Meskipun posisi hilal telah di atas ufuk di seluruh wilayah Indonesia, hal ini belum memenuhi kriteria visibilitas hilal versi Nahdlatul Ulama, yang menempatkan hilal pada zona istihalah al-rukyah atau secara teoritis tidak mungkin terlihat. LF PBNU menegaskan bahwa rukyatul hilal tetap dilaksanakan pada Kamis petang sebagai bagian dari kewajiban fardlu kifayah, dengan pengamatan dilakukan di berbagai titik di Indonesia oleh jejaring Lembaga Falakiyah Nahdlatul Ulama (LFNU) menggunakan berbagai metode.

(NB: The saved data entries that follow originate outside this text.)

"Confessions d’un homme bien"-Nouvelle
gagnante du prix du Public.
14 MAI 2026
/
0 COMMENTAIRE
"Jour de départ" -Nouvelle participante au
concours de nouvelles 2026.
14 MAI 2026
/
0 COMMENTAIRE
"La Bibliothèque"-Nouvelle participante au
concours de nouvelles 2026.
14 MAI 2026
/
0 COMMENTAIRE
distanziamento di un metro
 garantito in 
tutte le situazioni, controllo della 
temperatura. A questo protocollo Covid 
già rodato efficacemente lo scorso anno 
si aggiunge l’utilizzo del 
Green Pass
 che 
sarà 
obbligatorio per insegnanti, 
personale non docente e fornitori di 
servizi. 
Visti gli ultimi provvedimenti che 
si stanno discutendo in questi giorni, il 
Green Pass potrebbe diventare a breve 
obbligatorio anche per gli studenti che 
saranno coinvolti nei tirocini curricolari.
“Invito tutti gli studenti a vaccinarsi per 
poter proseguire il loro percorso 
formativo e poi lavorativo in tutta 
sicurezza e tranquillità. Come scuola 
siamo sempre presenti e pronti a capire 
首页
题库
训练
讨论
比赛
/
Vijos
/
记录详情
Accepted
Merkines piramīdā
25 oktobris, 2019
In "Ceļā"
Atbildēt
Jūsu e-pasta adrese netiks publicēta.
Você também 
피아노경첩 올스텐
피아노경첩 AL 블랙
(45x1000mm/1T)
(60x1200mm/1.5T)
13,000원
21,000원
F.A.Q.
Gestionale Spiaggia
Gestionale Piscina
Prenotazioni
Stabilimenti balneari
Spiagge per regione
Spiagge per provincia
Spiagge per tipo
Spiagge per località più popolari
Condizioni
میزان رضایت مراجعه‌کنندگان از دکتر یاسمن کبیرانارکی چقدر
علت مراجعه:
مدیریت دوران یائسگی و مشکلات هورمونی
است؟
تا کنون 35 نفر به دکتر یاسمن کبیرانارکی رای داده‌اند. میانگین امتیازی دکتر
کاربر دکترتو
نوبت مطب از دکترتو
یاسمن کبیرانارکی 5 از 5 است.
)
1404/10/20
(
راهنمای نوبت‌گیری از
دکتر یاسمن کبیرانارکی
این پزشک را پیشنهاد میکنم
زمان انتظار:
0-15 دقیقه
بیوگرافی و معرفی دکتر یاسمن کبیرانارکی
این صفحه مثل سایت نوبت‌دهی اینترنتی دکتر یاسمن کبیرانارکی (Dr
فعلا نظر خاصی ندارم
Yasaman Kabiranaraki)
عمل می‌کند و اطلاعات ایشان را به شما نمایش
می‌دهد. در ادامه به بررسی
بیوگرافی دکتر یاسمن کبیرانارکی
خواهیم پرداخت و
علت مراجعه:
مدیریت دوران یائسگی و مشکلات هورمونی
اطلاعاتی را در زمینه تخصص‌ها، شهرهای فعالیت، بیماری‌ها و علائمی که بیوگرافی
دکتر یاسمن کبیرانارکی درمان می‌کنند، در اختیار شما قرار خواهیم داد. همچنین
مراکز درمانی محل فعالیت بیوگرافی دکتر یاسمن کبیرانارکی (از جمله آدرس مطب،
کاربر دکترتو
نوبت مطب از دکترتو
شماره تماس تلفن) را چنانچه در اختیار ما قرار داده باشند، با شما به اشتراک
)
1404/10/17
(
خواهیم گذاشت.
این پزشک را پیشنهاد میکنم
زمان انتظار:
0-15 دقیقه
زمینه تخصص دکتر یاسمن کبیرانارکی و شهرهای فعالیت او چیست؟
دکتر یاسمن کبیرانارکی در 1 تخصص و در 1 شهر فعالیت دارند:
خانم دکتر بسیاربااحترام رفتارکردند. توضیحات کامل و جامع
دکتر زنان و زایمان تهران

Penetapan awal Syawal akan menunggu hasil sidang isbat pemerintah sebagai dasar PBNU dalam menyampaikan ikhbar kepada warga Nahdlatul Ulama. Apabila dalam rukyatul hilal tidak terdapat laporan terlihatnya hilal, maka Ramadan akan digenapkan menjadi 30 hari atau istikmal, sehingga 1 Syawal 1447 H diperkirakan jatuh pada Sabtu. Kementerian Agama akan menggelar sidang isbat untuk menentukan penetapan 1 Syawal 1447 Hijriah, sedangkan Muhammadiyah sudah menetapkan Idulfitri 1447 Hijriah jatuh pada 20 Maret 2026 sesuai dengan Maklumat Pimpinan Pusat Muhammadiyah Nomor 2/MLM/1.0/E/2025 tentang Penetapan Hasil Hisab Ramadan, Syawal, dan Zulhijah 1447 H. Perbedaan penetapan ini sering terjadi karena metode yang berbeda dalam menentukan awal bulan Hijriah.